(WORK ORDER): Search the records below for the string "fotos" and copy each line where it turns up.

Items from a data source
|---|

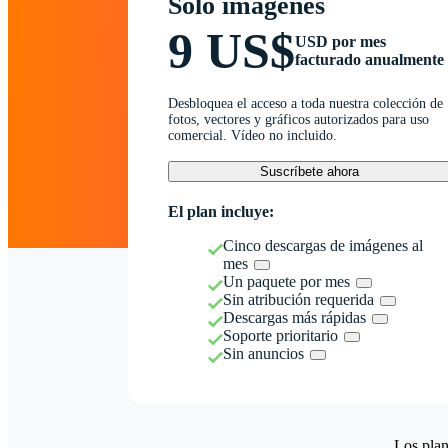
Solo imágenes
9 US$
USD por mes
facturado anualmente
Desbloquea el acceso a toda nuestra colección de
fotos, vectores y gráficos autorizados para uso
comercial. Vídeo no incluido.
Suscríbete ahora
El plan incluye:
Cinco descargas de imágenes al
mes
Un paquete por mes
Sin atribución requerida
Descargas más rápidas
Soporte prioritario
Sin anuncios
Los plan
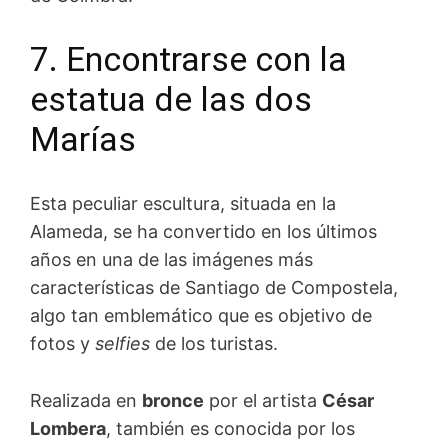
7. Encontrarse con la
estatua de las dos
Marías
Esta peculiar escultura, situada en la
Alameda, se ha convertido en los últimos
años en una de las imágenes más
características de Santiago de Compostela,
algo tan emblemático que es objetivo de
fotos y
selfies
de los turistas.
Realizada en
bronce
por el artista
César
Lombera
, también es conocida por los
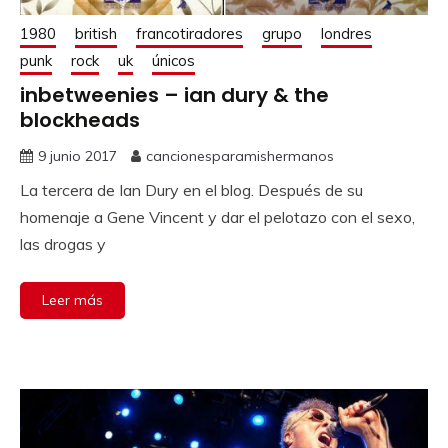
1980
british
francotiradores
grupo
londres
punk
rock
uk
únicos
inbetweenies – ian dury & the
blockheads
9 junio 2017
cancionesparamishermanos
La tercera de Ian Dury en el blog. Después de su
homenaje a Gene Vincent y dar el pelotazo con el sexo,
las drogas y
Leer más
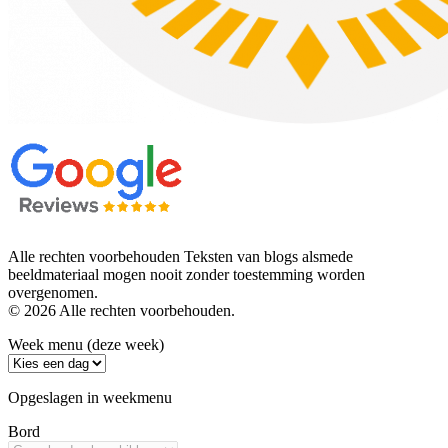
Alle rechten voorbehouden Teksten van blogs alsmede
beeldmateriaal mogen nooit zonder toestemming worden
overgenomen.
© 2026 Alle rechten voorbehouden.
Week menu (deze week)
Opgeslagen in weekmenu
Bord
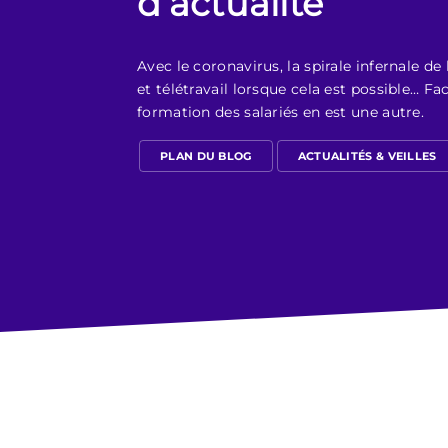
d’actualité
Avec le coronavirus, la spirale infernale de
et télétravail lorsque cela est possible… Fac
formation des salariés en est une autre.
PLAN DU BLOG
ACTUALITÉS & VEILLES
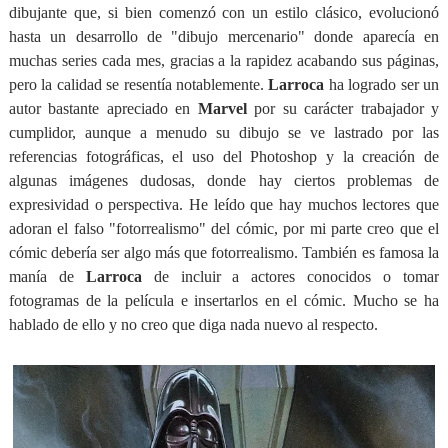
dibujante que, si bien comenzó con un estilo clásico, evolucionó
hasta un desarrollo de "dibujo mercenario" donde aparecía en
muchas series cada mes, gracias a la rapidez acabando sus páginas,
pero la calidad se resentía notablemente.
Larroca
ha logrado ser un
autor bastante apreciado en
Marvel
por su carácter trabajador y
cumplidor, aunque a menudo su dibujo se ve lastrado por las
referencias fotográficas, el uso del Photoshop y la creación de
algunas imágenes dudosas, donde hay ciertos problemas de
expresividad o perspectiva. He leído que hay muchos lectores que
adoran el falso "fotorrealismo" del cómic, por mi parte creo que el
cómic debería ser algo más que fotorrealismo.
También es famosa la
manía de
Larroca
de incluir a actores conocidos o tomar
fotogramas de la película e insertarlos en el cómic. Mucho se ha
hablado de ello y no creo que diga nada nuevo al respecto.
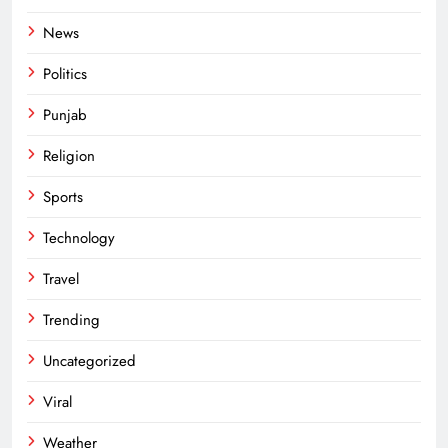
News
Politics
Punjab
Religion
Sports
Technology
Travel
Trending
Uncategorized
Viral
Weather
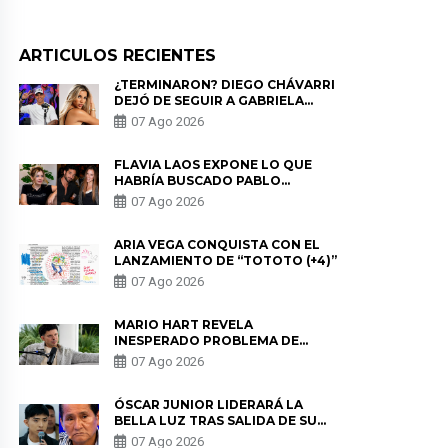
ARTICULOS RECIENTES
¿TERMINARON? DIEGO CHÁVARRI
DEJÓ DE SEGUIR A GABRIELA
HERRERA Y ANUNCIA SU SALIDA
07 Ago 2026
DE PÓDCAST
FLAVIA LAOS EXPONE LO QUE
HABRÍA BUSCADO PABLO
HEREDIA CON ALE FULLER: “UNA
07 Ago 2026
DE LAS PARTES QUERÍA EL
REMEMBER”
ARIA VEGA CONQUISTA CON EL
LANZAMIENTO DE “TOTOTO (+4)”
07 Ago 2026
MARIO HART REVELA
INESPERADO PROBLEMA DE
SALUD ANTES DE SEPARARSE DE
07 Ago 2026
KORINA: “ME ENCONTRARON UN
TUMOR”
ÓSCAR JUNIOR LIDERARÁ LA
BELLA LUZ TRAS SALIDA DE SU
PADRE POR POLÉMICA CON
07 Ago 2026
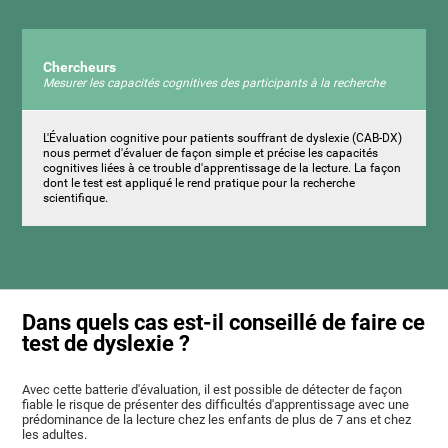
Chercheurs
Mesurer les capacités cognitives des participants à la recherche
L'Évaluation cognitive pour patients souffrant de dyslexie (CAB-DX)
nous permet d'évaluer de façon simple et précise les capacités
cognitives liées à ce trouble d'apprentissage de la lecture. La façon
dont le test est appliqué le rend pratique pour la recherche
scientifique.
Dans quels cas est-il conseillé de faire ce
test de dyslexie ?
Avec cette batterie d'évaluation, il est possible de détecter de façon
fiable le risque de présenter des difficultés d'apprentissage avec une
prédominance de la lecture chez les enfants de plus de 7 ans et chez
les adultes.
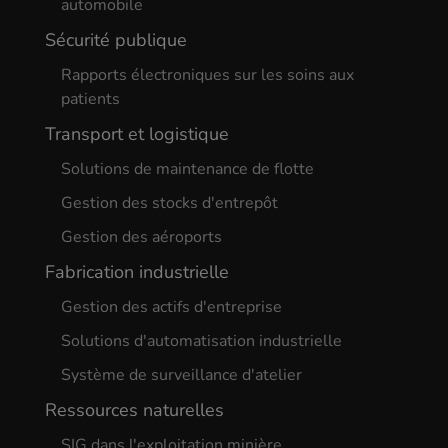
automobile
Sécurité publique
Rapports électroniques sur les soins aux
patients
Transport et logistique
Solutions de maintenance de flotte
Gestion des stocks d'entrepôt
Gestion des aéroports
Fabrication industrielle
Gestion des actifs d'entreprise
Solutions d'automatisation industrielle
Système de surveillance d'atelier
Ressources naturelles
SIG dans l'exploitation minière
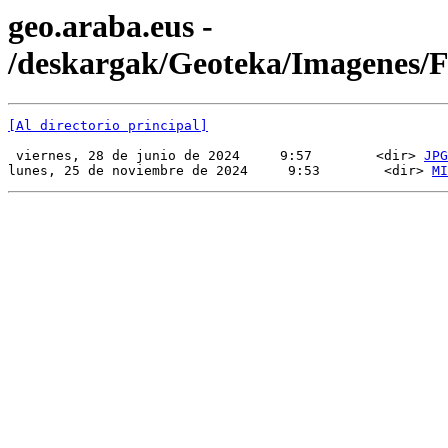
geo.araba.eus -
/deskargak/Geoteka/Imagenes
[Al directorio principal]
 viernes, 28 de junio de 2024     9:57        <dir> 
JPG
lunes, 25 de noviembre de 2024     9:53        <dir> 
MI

|---|

(EXPECTED ANSWER):
fotos, vectores y gráficos autorizados para uso
fotos y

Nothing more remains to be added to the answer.